**Given records:**
= = = = = = =
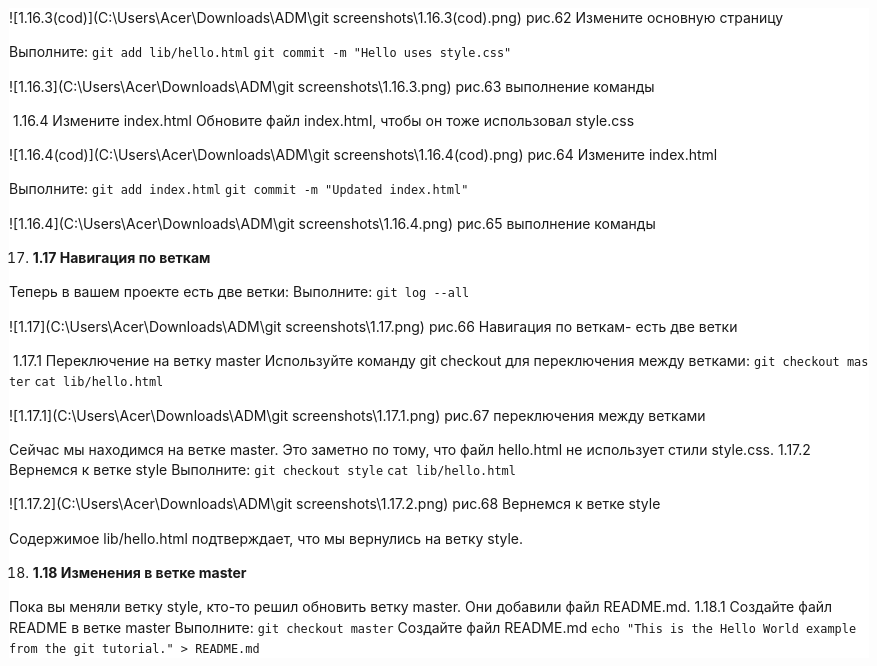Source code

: ![1.16.3(cod)](C:\Users\Acer\Downloads\ADM\git screenshots\1.16.3(cod).png)
			pиc.62 Измените основную страницу

Выполните:
`git add lib/hello.html`
`git commit -m "Hello uses style.css"`

![1.16.3](C:\Users\Acer\Downloads\ADM\git screenshots\1.16.3.png)
		pиc.63 выполнение команды

​	1.16.4 Измените index.html
Обновите файл index.html, чтобы он тоже использовал style.css

![1.16.4(cod)](C:\Users\Acer\Downloads\ADM\git screenshots\1.16.4(cod).png)
	pиc.64 Измените index.html

Выполните:
`git add index.html`
`git commit -m "Updated index.html"`

![1.16.4](C:\Users\Acer\Downloads\ADM\git screenshots\1.16.4.png)
		pиc.65 выполнение команды

17. **1.17 Навигация по веткам**

Теперь в вашем проекте есть две ветки: Выполните:
`git log --all`

![1.17](C:\Users\Acer\Downloads\ADM\git screenshots\1.17.png)
					pиc.66 Навигация по веткам- есть две ветки

​	1.17.1 Переключение на ветку master
Используйте команду git checkout для переключения между ветками:
`git checkout master`
`cat lib/hello.html`

![1.17.1](C:\Users\Acer\Downloads\ADM\git screenshots\1.17.1.png)
				pиc.67 переключения между ветками

Сейчас мы находимся на ветке master. Это заметно по тому, что файл
hello.html не использует стили style.css.
	1.17.2 Вернемся к ветке style
Выполните:
`git checkout style`
`cat lib/hello.html`

![1.17.2](C:\Users\Acer\Downloads\ADM\git screenshots\1.17.2.png)
			pиc.68 Вернемся к ветке style

Содержимое lib/hello.html подтверждает, что мы вернулись на ветку style.

18. **1.18 Изменения в ветке master**

Пока вы меняли ветку style, кто-то решил обновить ветку master. Они добавили файл README.md.
	1.18.1 Создайте файл README в ветке master
Выполните:
`git checkout master`
Создайте файл README.md
`echo "This is the Hello World example from the git tutorial." > README.md`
= = = = = = =
Your task is to transcribe exactly the lines from the one with "pиc.64 Измените index.html" through the end of the data, both included, and nothing besides.

**Your solution:**
	pиc.64 Измените index.html

Выполните:
`git add index.html`
`git commit -m "Updated index.html"`

![1.16.4](C:\Users\Acer\Downloads\ADM\git screenshots\1.16.4.png)
		pиc.65 выполнение команды

17. **1.17 Навигация по веткам**

Теперь в вашем проекте есть две ветки: Выполните:
`git log --all`

![1.17](C:\Users\Acer\Downloads\ADM\git screenshots\1.17.png)
					pиc.66 Навигация по веткам- есть две ветки

​	1.17.1 Переключение на ветку master
Используйте команду git checkout для переключения между ветками:
`git checkout master`
`cat lib/hello.html`

![1.17.1](C:\Users\Acer\Downloads\ADM\git screenshots\1.17.1.png)
				pиc.67 переключения между ветками

Сейчас мы находимся на ветке master. Это заметно по тому, что файл
hello.html не использует стили style.css.
	1.17.2 Вернемся к ветке style
Выполните:
`git checkout style`
`cat lib/hello.html`

![1.17.2](C:\Users\Acer\Downloads\ADM\git screenshots\1.17.2.png)
			pиc.68 Вернемся к ветке style

Содержимое lib/hello.html подтверждает, что мы вернулись на ветку style.

18. **1.18 Изменения в ветке master**

Пока вы меняли ветку style, кто-то решил обновить ветку master. Они добавили файл README.md.
	1.18.1 Создайте файл README в ветке master
Выполните:
`git checkout master`
Создайте файл README.md
`echo "This is the Hello World example from the git tutorial." > README.md`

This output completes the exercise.